この中で私は2度目のスタジオ収録とされているものには、疑問に思っています。「ジャイアント・ステップス」を始めに5曲が演奏され、資料07には合計9テイクが演奏されたのですが、8テイクは何らかの形で世に出ておりますが、「ネイマ」だけは1976年の火災で焼失したとなっているからです。ただし藤岡氏をはじめとするコルトレーン研究家たちの見解ですので、私のような単なるコルトレーン好きがどうのこうの言うことではないのでしょう。

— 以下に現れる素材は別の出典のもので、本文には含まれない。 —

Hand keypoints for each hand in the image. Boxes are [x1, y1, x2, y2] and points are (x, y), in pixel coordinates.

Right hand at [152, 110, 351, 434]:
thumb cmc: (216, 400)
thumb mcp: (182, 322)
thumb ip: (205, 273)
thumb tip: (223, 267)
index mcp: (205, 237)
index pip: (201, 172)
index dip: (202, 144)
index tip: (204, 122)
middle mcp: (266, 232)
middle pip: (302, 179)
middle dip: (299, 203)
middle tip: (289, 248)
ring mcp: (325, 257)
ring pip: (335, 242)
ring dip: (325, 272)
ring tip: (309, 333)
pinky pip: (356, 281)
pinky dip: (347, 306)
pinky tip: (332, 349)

先ほど44回の演奏記録と申しましたが、一つを除いては全て、この1959年3月のセッション以降の演奏です。そうではない1回とは資料07では、1958年8月から10月に行われたニューアークでのライブで、これにはウェイン・ショーターやリー・モーガンが参加しており、「ジャイアント・ステップス」も演奏されたとのことです。この情報は藤岡氏が1990年12月21日に、大阪ブルーノートでウェイン・ショーターから聞いたものとのことです。
これが本当ならば、「ネイマ」と「ジャイアント・ステップス」というコルトレーン作の重要曲であり、新天地アトランティックでのレコーディングまで温めていた曲が、その半年前にライブで演奏されていたことになります。もしこの録音が世に出たならば、仮に雑音の中に微かにきこえる演奏であろうとも、世のジャズファンを驚嘆させることでしょう。
さて演奏ですが、メロディを大切にしながらそれを発展させて行くコルトレーンのソロには聴き入るものがあります。ただしこのセッションで、この曲の3つのテイクが演奏を終えているのですが、このテイク3をOKテイク(アルバムAlternate Takesへの収録)とする判断基準がどこにあるかは私には掴みきれませんでした。しかしその判断をしたのはコルトレーンではなく、アトランティック側なので、考え込む必要はないのでしょう。
「ジャイアント・ステップス」に続き、ウォルトンにピアノ・ソロのスペースが与えられていないことからも、コルトレーンが満足していないことが伺えます。
【エピソード、The Heavyweight Champion john coltrane】
その死後においても数多くの発掘音源が世に出るミュージシャンが何人かいるが、その筆頭格の一人はコルトレーンである。今までにそんな発掘音源に多くのコルトレーン好きが驚きの中で飛びついており、私もそんな一人である。
コルトレーンのアトランティック時代の演奏を、その演奏順に収録したCD箱が、1995年に世に出た(ただし少なくとも日本に入って来たのは1996年であろう)。アトランティックから発売された8枚+2枚の作品に収められた曲が、その演奏順に聴けることは実に嬉しかった。
私が購入した1996年、値段は一万円を超えていた。そして「Disc Seven」だけが、スコッチ・テープの箱を模したケースに収録されていた。
今は五千円を切る値段で、「The Heavyweight Champion john coltrane」が購入できるようである。それにはスコッチ・テープ箱仕様になっているかは分からないが、購入する価値は十分にあるものだ。